Computational fluid dynamics simulation

CFD simulations were performed for the flows imposed by the SpinΩ impeller and the orbital shaker using the finite element commercial code COMSOL Multiphysics® and using the geometry and finite element mesh as described on Additional file 6: Figure S4. The methods used in the analysis are described in the supplementary information section and in [22].

Histology and immunofluorescence

Cerebral organoids were fixed in 4% paraformaldehyde, incubated sequentially in sucrose solutions (10, 20, and 30%) prepared in PBS, embedded in optimal cutting temperature compound, and frozen in liquid nitrogen. The organoids were sectioned (20-μm thickness) with a cryostat (Leica Biosystems, Germany). Immunofluorescence was performed using the following primary antibodies: rabbit anti-nestin (RA22125, 1:500; Neuromics, USA), rabbit anti-PAX6 (42–6600, 1:100; Thermofisher Scientific), rabbit anti-TBR2 (AB2283,1:200; Millipore), mouse anti-MAP2 (M1406, 1:300; Sigma-Aldrich, USA), rabbit anti-FOXG1 (ab18259, 1:1000; Abcam, UK), rabbit anti-islet-1 (ab20670; 1:1000; Abcam), rabbit anti–OTX-2 (ab21990, 1:200; Abcam), mouse anti-glycogen synthetase (610,518, 1:500; BD), and rabbit anti-PH3 (06–570, 1:500; Millipore). The following secondary antibodies were used: Alexa Fluor 488 goat anti-mouse (A11001, 1:500; Invitrogen, Canada) and Alexa Fluor 546 goat anti-rabbit (A11010, 1:500; Invitrogen). 4′,6-Diamidino-2-phenylindole (1 mg/ml) was used for nucleus staining. Images were acquired using a Leica TCS SP8 confocal microscope.

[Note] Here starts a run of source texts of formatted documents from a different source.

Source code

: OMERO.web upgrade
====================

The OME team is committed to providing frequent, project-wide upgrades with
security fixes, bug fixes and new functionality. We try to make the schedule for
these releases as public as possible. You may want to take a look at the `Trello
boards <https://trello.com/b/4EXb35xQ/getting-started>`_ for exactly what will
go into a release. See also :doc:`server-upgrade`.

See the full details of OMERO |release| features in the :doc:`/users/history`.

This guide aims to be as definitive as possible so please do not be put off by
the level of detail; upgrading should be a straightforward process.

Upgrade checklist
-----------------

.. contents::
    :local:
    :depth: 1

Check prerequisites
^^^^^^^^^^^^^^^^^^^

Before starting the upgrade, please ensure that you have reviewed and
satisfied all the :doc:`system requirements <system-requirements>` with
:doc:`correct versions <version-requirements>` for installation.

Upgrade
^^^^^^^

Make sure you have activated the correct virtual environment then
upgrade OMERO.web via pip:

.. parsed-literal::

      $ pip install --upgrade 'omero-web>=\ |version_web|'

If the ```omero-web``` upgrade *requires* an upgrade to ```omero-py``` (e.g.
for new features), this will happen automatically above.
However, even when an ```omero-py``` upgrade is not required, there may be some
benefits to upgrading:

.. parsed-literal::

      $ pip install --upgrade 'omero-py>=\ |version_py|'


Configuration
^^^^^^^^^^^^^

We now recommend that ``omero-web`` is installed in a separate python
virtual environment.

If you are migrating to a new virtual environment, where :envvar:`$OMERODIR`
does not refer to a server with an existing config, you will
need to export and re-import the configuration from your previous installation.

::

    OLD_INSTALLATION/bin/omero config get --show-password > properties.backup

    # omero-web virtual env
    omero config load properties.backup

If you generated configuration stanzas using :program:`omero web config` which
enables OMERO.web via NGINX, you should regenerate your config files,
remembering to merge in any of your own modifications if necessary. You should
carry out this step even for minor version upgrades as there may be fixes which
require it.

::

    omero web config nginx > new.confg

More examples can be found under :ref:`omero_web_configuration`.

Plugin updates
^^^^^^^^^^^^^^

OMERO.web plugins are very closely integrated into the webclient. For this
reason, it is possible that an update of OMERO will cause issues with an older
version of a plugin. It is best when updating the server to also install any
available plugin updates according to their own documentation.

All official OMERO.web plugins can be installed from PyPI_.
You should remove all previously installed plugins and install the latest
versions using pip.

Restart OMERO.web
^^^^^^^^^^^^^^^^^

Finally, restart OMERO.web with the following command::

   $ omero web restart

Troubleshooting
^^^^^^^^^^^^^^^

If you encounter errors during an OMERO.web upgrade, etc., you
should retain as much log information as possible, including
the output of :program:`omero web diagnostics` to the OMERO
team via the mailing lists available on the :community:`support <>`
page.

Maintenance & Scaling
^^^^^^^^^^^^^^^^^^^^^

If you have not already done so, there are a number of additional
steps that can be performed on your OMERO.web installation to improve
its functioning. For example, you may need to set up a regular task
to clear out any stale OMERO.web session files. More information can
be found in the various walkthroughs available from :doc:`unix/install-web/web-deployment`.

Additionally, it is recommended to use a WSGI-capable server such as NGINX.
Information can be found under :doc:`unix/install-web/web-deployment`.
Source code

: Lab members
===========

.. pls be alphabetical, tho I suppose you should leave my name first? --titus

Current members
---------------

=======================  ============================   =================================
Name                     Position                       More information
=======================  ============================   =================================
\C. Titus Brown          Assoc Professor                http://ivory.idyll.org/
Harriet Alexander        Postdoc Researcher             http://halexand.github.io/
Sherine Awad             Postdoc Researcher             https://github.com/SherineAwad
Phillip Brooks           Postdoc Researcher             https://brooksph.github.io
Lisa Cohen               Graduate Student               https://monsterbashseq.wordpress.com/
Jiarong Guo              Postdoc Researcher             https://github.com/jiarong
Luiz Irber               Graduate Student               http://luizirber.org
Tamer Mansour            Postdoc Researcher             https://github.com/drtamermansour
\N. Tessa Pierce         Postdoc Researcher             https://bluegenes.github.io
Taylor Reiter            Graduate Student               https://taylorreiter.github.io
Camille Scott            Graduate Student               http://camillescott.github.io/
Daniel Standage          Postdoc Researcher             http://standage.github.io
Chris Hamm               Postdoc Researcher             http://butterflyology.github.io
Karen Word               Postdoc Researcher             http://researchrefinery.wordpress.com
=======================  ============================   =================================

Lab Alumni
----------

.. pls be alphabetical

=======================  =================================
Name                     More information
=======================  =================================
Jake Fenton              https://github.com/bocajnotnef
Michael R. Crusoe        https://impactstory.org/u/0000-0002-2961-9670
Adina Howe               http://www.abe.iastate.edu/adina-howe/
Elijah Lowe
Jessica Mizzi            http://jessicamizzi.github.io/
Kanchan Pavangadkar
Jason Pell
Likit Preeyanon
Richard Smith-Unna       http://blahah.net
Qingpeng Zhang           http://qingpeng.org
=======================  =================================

The specificity of the immunofluorescence staining was controlled with a negative secondary antibody control, which consisted in incubating the slices with secondary antibody in the absence of primary antibody.

Proteomic analysis

Two independent pools of four organoids each were used in the experiments. Protein digestion, peptide fractionation, mass spectrometric analysis, and raw data processing was performed as described by Murillo et al. (2017) [23]. Gene enrichment analysis was performed using the DAVID Bioinformatics Database (https://david.ncifcrf.gov/summary.jsp).

Statistical analysis

Statistical testing was performed using two-tailed t-test with GraphPad Prism 6 software. Statistical significance was defined as p < 0.05 unless otherwise stated in figure legends. Correlation analysis was done comparing the R square of a non-linear fit (Exponential fit in Fig. 1c and a Gaussian fit in Fig. 1e) for the two conditions, SpinΩ and orbital shaker.